Au procès Benalla, la défense de deux policiers plaide la relaxe pour une «erreur de discernement»

Une «erreur de discernement» mais pas une «faute pénale»: la défense a plaidé vendredi la relaxe pour deux fonctionnaires de la préfecture de police de Paris, jugés pour avoir transmis des images de vidéosurveillance à Alexandre Benalla en juillet 2018. Ils sont assis depuis le 13 septembre aux côtés de l’ancien chargé de mission de l’Élysée Alexandre Benalla et de l’ex-employé d’En Marche! Vincent Crase, poursuivis entre autres pour des violences commises lors de la manifestation du 1er mai 2018, à l’origine d’un scandale politique qui a fait trembler le sommet de l’État.

« Des images qui peuvent intéresser l’Elysée »

Leurs avocats ont inauguré les plaidoiries de la défense vendredi au lendemain des réquisitions du ministère public, qui a demandé des peines de prison avec sursis pour les quatre hommes. Il y a plus de trois ans, le commissaire Maxence Creusat et son ancien supérieur Laurent Simonin appartenaient à la Direction de l’ordre public et de la circulation (DOPC), à la préfecture de police de Paris. Le 18 juillet 2018, Le Monde identifie sur une vidéo l’adjoint au directeur de cabinet de l’Élysée, coiffé d’un casque, en train de violenter un couple place de la Contrescarpe, à l’issue du défilé de la Fête du travail qui avait dégénéré.

Maxence Creusat propose à Laurent Simonin des «images qui peuvent intéresser l’Élysée»: extraites dès le 2 mai de la vidéosurveillance, on y voit le jeune homme appréhendé par Alexandre Benalla lancer un projectile sur les policiers. Le CD-Rom sera livré au chargé de mission le soir-même par un troisième policier. Alexandre Benalla le transmettra ensuite au conseiller d’Emmanuel Macron Ismaël Emelien, qui en enverra certaines images à l’administrateur d’un compte LREM «ami» sur Twitter pour allumer un «contre-feu» à la tempête médiatique. Maxence Creusat, 34 ans, est un «jeune commissaire pris malgré lui dans le tourbillon de ce qu’on a appelé l’affaire Benalla», a plaidé Me Pauline Ragot. Dès le lendemain, il a signalé sa «connerie», a rappelé l’avocate, qui a argué qu’il obéissait à un «ordre».

« Grosse bêtise »

Le parquet a requis deux et quatre mois de prison avec sursis pour le commissaire et l’ancien contrôleur général – ils sont aujourd’hui en poste respectivement à Thionville (Moselle) et à Mayotte. La procureure Aude Duret a décrit jeudi un «mélange des genres», avec deux fonctionnaires qui ont agi «par volonté de sauvegarde des institutions, mais aussi par intérêt individuel». Le premier était présent place de la Contrescarpe le 1er mai 2018 et le second a organisé la venue d’Alexandre Benalla sur la manifestation en tant qu’observateur. Lundi, les deux hommes avaient reconnu à la barre une «grosse bêtise», une «faute», dans la panique qui a suivi la publication de l’article du Monde.

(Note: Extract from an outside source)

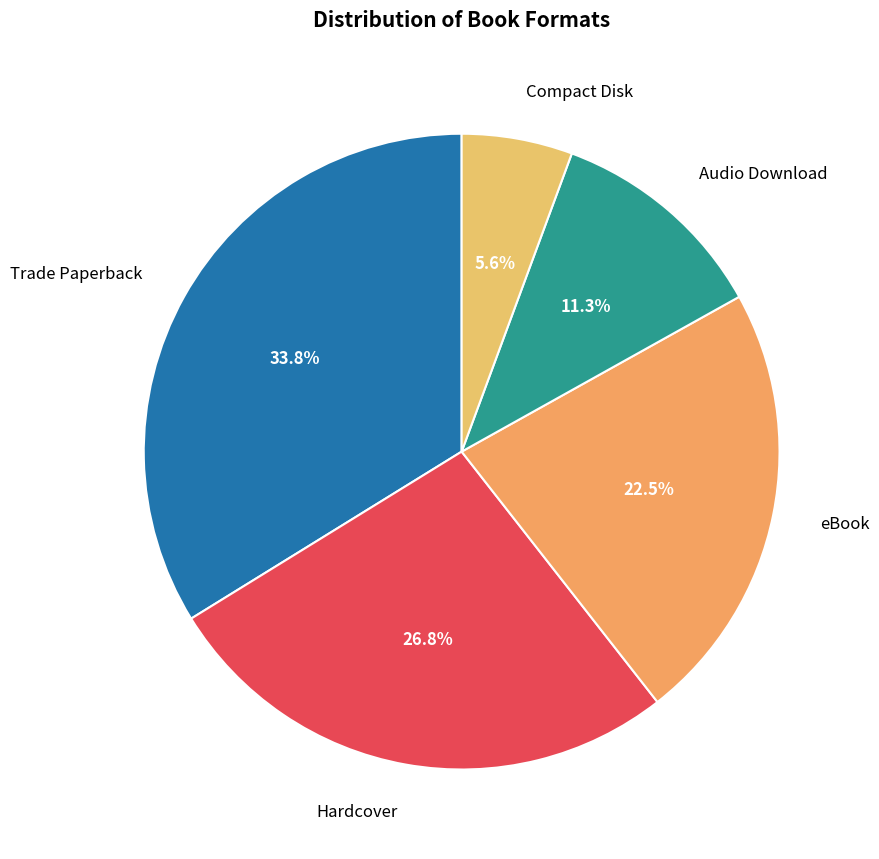

How many segments does this pie chart have?

5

«Mais quel intérêt particulier ?», a lancé Me Ragot. «Personne n’aurait pu le mettre en cause pour les agissements d’Alexandre Benalla !» Maxence Creusat était «fondé à croire» qu’Alexandre Benalla, qui «exprime la volonté présidentielle» et «fait l’accolade au ministre de l’Intérieur», était une «personne habilitée» à recevoir ces images, a poursuivi Me Thibault de Montbrial, son deuxième conseil. Soulignant «l’épuisement physique» du policier, il a plaidé l’«erreur de jugement mais certainement pas (la) faute pénale». À la sortie de l’article du Monde, «il y a eu une véritable amnésie collective de l’ensemble de la hiérarchie» à la DOPC concernant la présence d’Alexandre Benalla le 1er mai, a plaidé Me Antoine Maisonneuve, avocat de Laurent Simonin, 54 ans, qui a pris selon lui «à pleines mains» la «boule puante».

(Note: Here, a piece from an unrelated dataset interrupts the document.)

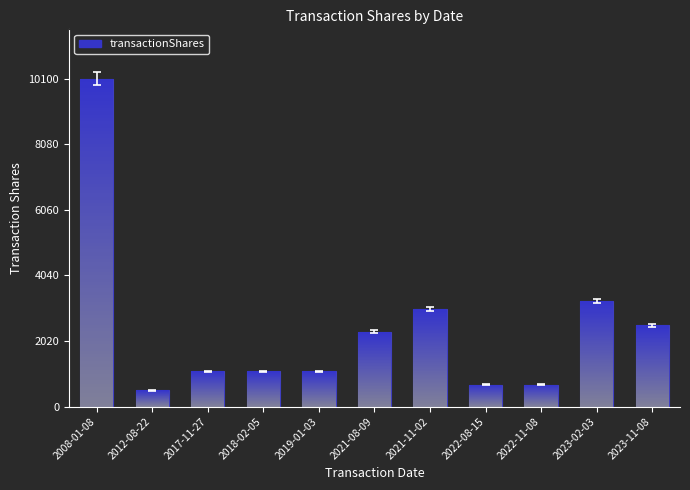

Which category has the highest value across all series?

2008-01-08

Celui qui appartenait à la DOPC ne pouvait pas savoir que les images en question étaient issues de la vidéosurveillance et non des réseaux sociaux ou des «Gopro» des policiers, a fait valoir le conseil, avant de demander sa relaxe. Les plaidoiries des avocats de Vincent Crase et Alexandre Benalla sont prévues dans l’après-midi.